This paper contains 22 sections, 8 equations, 6 figures, 6 tables.

Figures (6)

  • Figure 1: The figure illustrates the frequency differences among live faces, physical attacks (PAs), and digital attacks (DAs) in the UniAttackData fang2024unified. The frequency density histograms are computed from Fourier Transform maps, averaging over 1,000 samples per category. Notably, higher frequency corresponds to a lower value, and the blue frame highlights the significant frequency differences among the three categories. To further examine these differences, we visualize the frequency difference maps, in which higher frequency components are concentrated at the periphery, and lighter colors indicate more minor differences between the compared categories. The results demonstrate substantial variations in frequency information across the three categories, suggesting that frequency features can be recognized as valuable indicators for unified attack detection.

» **MATERIAL SHOWN**:
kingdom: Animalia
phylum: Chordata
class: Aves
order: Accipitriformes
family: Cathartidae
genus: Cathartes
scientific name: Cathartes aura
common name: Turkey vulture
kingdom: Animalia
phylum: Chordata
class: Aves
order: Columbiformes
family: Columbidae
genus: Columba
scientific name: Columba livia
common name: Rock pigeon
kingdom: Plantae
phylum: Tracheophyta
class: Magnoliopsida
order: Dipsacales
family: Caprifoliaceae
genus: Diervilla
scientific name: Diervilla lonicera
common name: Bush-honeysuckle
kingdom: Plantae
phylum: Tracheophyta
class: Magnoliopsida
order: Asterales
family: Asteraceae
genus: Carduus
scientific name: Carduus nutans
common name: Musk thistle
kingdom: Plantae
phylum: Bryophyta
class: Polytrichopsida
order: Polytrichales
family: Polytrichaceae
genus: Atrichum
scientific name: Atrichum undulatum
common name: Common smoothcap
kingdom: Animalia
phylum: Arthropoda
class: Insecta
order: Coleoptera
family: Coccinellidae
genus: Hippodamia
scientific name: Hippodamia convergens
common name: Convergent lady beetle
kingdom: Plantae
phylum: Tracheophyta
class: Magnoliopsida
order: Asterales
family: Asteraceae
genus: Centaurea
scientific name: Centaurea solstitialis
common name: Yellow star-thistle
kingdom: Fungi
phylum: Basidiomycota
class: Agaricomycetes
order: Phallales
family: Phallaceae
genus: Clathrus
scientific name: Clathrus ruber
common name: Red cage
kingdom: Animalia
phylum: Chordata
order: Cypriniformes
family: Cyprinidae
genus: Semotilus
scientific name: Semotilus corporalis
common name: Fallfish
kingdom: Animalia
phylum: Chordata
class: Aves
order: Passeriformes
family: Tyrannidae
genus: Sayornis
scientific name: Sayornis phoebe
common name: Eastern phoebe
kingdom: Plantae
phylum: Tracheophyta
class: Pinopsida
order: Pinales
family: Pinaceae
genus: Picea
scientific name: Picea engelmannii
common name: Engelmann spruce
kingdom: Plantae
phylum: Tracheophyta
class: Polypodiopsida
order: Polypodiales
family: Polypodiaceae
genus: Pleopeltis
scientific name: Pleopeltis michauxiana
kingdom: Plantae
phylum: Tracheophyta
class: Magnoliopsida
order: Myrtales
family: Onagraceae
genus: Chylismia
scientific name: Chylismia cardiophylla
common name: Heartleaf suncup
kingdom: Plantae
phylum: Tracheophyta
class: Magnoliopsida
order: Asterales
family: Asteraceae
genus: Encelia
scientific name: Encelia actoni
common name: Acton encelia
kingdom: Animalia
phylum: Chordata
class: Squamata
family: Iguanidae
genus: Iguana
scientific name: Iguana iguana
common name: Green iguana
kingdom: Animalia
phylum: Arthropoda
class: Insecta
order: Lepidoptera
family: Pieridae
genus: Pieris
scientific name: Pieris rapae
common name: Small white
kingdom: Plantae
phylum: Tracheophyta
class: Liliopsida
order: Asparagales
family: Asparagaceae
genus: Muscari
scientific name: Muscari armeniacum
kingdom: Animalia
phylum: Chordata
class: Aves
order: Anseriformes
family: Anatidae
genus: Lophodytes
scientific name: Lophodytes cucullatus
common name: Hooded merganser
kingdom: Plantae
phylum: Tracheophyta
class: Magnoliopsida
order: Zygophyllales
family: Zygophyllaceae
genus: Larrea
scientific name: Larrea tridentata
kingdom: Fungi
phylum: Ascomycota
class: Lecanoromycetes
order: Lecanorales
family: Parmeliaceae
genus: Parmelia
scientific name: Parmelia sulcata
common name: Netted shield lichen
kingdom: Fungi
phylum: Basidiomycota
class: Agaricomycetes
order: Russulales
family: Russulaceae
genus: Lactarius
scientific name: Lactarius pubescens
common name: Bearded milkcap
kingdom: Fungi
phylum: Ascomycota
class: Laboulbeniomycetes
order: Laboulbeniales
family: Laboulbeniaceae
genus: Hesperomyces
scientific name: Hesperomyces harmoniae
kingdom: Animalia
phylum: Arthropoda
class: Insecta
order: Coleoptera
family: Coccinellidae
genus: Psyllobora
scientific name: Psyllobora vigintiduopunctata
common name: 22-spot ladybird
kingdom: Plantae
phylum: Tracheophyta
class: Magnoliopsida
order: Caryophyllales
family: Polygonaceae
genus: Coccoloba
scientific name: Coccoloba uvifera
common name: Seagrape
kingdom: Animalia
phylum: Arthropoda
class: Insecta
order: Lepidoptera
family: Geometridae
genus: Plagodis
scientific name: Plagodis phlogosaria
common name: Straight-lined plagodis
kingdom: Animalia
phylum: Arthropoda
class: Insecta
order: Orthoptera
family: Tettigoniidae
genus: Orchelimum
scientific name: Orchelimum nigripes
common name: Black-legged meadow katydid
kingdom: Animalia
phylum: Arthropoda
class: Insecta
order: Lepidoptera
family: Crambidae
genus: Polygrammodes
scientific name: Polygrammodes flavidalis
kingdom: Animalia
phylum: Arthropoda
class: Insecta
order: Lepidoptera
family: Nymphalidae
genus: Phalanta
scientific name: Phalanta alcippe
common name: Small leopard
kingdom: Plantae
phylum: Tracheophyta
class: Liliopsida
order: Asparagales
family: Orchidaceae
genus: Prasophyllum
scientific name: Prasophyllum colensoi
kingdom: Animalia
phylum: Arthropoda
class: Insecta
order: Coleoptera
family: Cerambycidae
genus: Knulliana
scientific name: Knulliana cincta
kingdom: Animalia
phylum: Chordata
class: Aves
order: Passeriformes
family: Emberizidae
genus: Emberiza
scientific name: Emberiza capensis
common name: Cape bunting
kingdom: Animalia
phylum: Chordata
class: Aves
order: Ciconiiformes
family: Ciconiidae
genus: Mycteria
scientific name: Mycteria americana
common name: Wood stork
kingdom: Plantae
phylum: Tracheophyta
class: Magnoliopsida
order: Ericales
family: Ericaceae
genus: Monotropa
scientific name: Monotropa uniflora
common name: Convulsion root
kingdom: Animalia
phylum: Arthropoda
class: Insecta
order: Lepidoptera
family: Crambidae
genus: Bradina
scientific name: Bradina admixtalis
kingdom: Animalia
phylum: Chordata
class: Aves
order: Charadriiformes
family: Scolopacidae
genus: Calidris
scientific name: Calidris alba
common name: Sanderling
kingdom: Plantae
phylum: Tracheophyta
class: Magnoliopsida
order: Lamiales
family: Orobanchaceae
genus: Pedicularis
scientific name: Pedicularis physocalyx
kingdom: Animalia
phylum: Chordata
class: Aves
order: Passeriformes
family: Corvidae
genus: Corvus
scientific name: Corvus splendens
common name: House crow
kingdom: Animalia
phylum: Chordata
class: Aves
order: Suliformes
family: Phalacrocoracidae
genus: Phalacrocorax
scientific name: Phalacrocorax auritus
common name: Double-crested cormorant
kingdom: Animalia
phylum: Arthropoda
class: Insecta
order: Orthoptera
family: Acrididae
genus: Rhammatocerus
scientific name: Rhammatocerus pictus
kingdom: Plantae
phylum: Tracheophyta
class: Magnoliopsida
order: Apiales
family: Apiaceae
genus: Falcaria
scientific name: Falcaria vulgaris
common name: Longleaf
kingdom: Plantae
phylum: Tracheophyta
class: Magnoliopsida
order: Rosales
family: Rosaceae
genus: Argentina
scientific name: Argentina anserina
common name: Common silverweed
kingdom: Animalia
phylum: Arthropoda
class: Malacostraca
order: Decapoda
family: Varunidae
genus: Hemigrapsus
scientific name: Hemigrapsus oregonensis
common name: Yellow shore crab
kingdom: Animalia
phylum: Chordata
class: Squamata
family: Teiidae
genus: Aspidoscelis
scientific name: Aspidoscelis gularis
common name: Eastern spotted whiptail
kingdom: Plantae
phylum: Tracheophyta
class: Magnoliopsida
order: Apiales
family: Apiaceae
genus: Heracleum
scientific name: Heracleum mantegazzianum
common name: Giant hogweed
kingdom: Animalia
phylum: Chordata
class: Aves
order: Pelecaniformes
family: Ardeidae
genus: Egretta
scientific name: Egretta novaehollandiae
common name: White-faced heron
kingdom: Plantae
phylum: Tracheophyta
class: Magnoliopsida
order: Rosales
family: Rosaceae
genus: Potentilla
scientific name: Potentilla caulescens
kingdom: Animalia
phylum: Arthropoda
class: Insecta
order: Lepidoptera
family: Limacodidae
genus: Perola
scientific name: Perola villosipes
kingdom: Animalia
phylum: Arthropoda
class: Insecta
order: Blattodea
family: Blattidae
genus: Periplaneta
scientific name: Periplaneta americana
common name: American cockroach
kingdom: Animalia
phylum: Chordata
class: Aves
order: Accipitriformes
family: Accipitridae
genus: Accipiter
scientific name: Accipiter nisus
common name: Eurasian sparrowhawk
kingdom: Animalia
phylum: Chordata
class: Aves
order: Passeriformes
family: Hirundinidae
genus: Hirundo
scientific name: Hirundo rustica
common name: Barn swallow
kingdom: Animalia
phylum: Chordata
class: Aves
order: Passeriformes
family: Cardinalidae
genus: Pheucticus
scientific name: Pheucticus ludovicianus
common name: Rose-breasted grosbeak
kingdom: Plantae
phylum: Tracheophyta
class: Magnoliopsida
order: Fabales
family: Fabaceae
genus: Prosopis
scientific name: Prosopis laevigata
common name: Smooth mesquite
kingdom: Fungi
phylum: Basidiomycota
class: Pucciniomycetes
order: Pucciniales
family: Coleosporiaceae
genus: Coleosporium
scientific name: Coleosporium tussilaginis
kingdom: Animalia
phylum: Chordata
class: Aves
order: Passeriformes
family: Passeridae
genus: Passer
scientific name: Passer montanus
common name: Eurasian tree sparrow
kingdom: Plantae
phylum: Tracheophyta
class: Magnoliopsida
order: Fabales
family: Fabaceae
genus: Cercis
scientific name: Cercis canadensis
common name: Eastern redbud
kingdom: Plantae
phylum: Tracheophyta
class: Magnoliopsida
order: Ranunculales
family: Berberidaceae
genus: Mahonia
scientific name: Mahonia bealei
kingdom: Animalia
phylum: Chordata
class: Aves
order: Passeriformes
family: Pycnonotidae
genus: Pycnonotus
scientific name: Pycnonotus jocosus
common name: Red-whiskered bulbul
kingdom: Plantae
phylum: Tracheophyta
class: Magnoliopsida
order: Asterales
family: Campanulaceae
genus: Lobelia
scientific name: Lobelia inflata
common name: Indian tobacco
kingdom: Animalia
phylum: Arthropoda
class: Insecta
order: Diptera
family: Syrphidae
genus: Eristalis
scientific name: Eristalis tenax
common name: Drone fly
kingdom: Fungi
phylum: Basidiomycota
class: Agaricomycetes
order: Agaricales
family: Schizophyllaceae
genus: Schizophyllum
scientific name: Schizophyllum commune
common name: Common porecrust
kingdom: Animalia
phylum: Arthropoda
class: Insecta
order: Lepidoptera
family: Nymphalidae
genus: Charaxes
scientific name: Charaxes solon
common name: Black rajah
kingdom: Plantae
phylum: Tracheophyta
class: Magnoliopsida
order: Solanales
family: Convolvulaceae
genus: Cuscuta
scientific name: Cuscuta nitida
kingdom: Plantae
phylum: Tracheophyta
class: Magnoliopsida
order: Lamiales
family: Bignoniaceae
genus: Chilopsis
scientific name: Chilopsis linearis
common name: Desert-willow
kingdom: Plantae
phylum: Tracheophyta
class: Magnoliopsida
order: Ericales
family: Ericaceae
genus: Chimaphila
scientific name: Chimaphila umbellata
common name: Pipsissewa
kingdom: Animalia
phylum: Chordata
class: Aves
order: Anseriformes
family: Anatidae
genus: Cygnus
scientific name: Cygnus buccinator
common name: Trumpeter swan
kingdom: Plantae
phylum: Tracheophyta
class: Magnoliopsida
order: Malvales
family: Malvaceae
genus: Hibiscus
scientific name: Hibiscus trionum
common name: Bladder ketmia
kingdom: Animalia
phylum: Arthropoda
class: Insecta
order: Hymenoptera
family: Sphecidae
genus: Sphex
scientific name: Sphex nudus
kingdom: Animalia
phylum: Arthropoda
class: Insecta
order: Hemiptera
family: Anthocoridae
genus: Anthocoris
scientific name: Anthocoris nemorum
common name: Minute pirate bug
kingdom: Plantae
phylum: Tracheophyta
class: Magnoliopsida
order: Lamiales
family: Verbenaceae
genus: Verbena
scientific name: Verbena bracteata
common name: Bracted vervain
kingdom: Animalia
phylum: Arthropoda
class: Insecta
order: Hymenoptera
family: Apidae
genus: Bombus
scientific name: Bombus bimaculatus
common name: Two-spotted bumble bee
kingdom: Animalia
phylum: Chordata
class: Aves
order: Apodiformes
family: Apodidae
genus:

» **WORK ITEM**: Reproduce the passage of the Figure 1 caption that begins at the words "Figures (6)" and stops after "unified attack detection.".

» **EXERCISE RESPONSE**:
Figures (6)

  • Figure 1: The figure illustrates the frequency differences among live faces, physical attacks (PAs), and digital attacks (DAs) in the UniAttackData fang2024unified. The frequency density histograms are computed from Fourier Transform maps, averaging over 1,000 samples per category. Notably, higher frequency corresponds to a lower value, and the blue frame highlights the significant frequency differences among the three categories. To further examine these differences, we visualize the frequency difference maps, in which higher frequency components are concentrated at the periphery, and lighter colors indicate more minor differences between the compared categories. The results demonstrate substantial variations in frequency information across the three categories, suggesting that frequency features can be recognized as valuable indicators for unified attack detection.